Laying the Groundwork
Previous post: Hatching a Plan
I’m cozied up on the couch on this rainy day, drinking decaf like a chump.
I’m not even trying to get pregnant — that’s kind of the whole point, right? — and yet I’ve been advised to start taking many of the same precautions. Cut out alcohol during the injection period. No more than one cup of coffee per day. Basically, no one knows whether these things matter or not, so they’d rather you play it safe.*
Not drinking for a couple weeks isn’t the end of the world. You better believe I won’t be happy about it, but I’ll survive. The most important thing is, I got to drink on my birthday, which was last weekend.
(Er, I mean, the most important thing is the health of my hypothetical future offspring. Yes. That.)
But coffee. My lifeblood. Nectar of the gods. For the love of all that is holy, what are you doing to me?
I started weaning myself off it immediately after my initial consultation, to try to mitigate the withdrawal. As of a couple days ago I’ve officially gotten myself to one cup a day, and by 4 p.m. I want to stab everybody I come into contact with. The hormones will only help, I imagine.
On the plus side, the bloodwork has already become old hat.
For context, I have a long history of almost fainting in doctor’s offices. Bloodwork, shots, anything involving a needle. Also anything involving eyes. Also I don’t do great with nasal passages. It’s kind of a spectrum.
No part of this process was ever going to be fun, by any means, but the barrage of needles has been the most daunting prospect for me. Bloodwork by morning, self-injections (self!!! injections!!!) by night. Lather, rinse, repeat, for up to two weeks.
And then the mother of all needles, at the end, to retrieve the eggs. They’ll put me under for that one, at least.
Which — oh wait — also means more needles. Cool.
At my most recent appointment, they drew some blood to determine when I should start my week or so of estrogen patches, which it turns out are not just for menopause. The more you know!
I’m not even one thousand percent clear on why the patches are necessary in my case and not in some others, but they involve zero needles and were actually covered by my insurance (unlike literally any other part of this process) so I’m just rolling with it, to be honest.
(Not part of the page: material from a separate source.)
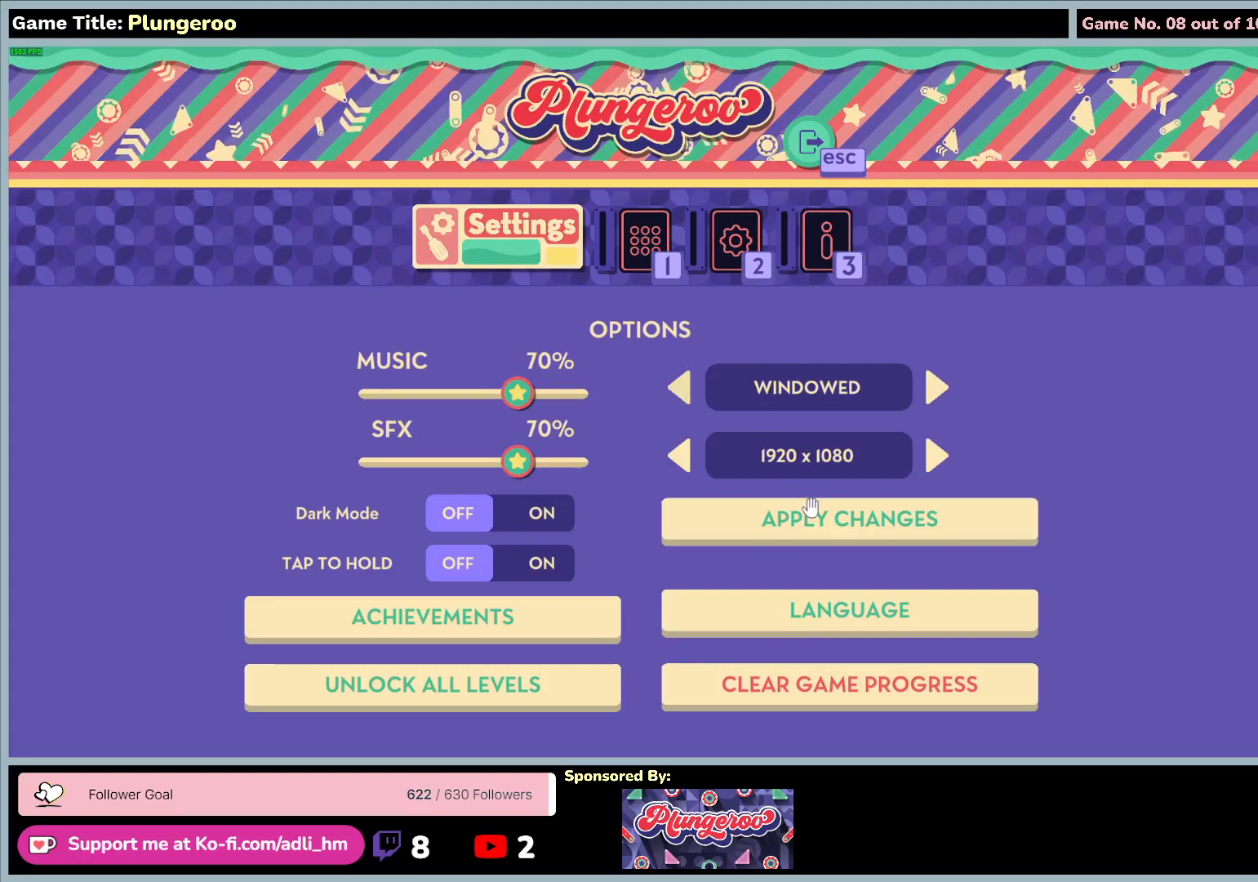
{"keys": [], "mouse": ["left"], "events": [[183, "mouse_left", "down"]]}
I’m muddling through enough information as it is.
Anyway, they called my name for the blood draw, I sat down, averted my eyes**, barely winced at the prick of the needle, and hopped right back up afterwards. Didn’t get woozy at all. If this is how exposure therapy works, I’m officially a believer.
Now I just have to learn to do it myself.
I’ve had a bit of practice, at least. A couple years ago, my cat developed what the vet believed to be chronic kidney disease. (She went on to make a full recovery, which apparently is unheard of, so basically we have no idea what happened other than she’s my little miracle.)
Part of her treatment involved daily subcutaneous fluid injections. I remember half-joking to a friend: “If they told me I needed to give myself daily injections, I’d be like well, I’ve lived a good long life.” To be clear, needles freak me out going into anyone’s body, not just my own. But I vowed to push through it for my baby girl.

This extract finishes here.